Дорога к несвободе. Россия, Европа, Америка (Снайдер) - страница 38

15 декабря 2011 года (через десять дней после начала манифестаций против фальсификации выборов и ровно через два десятилетия после распада СССР) Путин изобразил Россию, в которой исторические конфликты предстают литературными. Сидя в радиостудии с писателем-фашистом Александром Прохановым, Путин рассуждал о стране, которая сохранит советские памятники, увековечившие террор, особенно памятники ЧК и ее основателю Дзержинскому. Если в истории что-либо и пошло не так, заявил Путин, то это был распад СССР. Историческое событие, в котором главную роль сыграл Ельцин, покровитель Путина, и которое сделало возможным взлет самого Путина, таинственным образом обусловило национальные беды. России, по мнению Путина, нужно переосмыслить понятие “революция”: отныне ее следует рассматривать как вечное возвращение в одну и ту же точку.
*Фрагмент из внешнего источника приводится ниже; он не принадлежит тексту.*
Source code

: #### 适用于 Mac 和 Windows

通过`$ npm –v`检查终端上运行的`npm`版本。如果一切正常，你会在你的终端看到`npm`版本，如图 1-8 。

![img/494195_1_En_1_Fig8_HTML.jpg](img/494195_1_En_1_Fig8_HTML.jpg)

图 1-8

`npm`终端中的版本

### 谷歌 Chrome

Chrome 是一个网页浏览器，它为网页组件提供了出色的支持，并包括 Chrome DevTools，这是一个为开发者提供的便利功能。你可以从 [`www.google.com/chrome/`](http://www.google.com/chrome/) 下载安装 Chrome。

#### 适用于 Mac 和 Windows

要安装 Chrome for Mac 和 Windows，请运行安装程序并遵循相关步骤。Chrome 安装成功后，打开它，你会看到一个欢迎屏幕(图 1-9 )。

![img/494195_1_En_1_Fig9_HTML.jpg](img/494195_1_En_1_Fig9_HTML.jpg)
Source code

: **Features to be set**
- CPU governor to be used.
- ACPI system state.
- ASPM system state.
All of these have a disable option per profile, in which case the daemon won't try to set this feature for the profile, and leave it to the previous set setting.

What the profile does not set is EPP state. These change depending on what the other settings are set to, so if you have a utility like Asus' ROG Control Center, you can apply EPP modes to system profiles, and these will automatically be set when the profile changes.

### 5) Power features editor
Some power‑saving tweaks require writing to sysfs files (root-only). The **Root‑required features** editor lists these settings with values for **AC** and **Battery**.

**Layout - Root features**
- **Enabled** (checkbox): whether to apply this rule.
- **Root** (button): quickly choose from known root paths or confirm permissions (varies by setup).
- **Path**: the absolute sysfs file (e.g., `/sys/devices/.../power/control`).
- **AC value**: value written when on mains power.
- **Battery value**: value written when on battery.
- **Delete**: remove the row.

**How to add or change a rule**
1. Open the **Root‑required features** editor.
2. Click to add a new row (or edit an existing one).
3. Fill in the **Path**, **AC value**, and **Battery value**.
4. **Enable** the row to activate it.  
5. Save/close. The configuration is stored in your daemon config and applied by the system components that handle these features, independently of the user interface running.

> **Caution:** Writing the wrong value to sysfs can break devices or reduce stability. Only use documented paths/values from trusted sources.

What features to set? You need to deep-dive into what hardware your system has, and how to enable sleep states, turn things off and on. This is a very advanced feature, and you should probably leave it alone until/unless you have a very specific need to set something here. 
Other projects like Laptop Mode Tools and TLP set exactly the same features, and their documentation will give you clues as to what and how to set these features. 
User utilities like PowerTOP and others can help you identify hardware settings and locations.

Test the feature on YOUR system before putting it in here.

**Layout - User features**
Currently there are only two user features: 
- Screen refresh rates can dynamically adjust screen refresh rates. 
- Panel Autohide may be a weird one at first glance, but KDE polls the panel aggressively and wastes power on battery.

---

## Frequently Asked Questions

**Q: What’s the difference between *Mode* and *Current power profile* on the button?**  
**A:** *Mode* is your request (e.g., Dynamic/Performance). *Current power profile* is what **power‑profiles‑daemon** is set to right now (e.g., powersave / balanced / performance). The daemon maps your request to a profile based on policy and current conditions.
“Можно ли сказать, – спросил Путин у миллионов радиослушателей, – что у нас все в порядке? Нет. Можно ли сказать, что наша страна полностью оправилась и выздоровела после тех драматических событий, которые произошли с нами после распада Советского Союза, что теперь у нас мощное, здоровое, сильное государство? Нет, она, конечно, еще в значительной степени больна, но здесь уже упоминали Ивана Ильина. Ведь страна наша, Родина… Чувствуете, корень какой? «Родина» значит что-то родное. Мы еще часто говорим – «Родина-мать». Да, страна наша еще больна, но от постели больной матери не уезжают”. По-видимому, Путин довольно хорошо знаком с книгами Ильина, но его толкование указанного фрагмента странно: Ильин считал бедой России не распад СССР, а его образование. Философ и хотел бы остаться на родине, да не смог, поскольку был выслан. Ильин заявил допрашивавшему его следователю: “Считаю советскую власть исторически неизбежным оформлением великого общественно-духовного недуга, назревавшего в России в течение нескольких сот лет”.

Путин, бывший сотрудник КГБ – чекист, пожелавший управлять Россией с помощью Русской православной церкви. По его словам, он захотел примирить традиции красных и белых, коммунистов и православных, террор и Бога. Историческое чувство требует сравнительного анализа обоих аспектов русской истории. “Политика вечности” позволила Путину считать красных и белых вариантами ответа невинной России на угрозу извне. Если во всех внутренних конфликтах повинен внешний враг, то незачем и обращать внимание на россиян – на их выбор или на их преступления. Вместо этого правых и левых радикалов нужно поместить на икону в виде двухголового образа. Путин снял противоречия. Он надзирает за возвращением в оборот Ильина, причем критика этим последним Советского Союза в расчет не принимается, а упоминать о том, что Ильин рекомендовал отстранить чекистов от политики в постсоветской России, неприлично.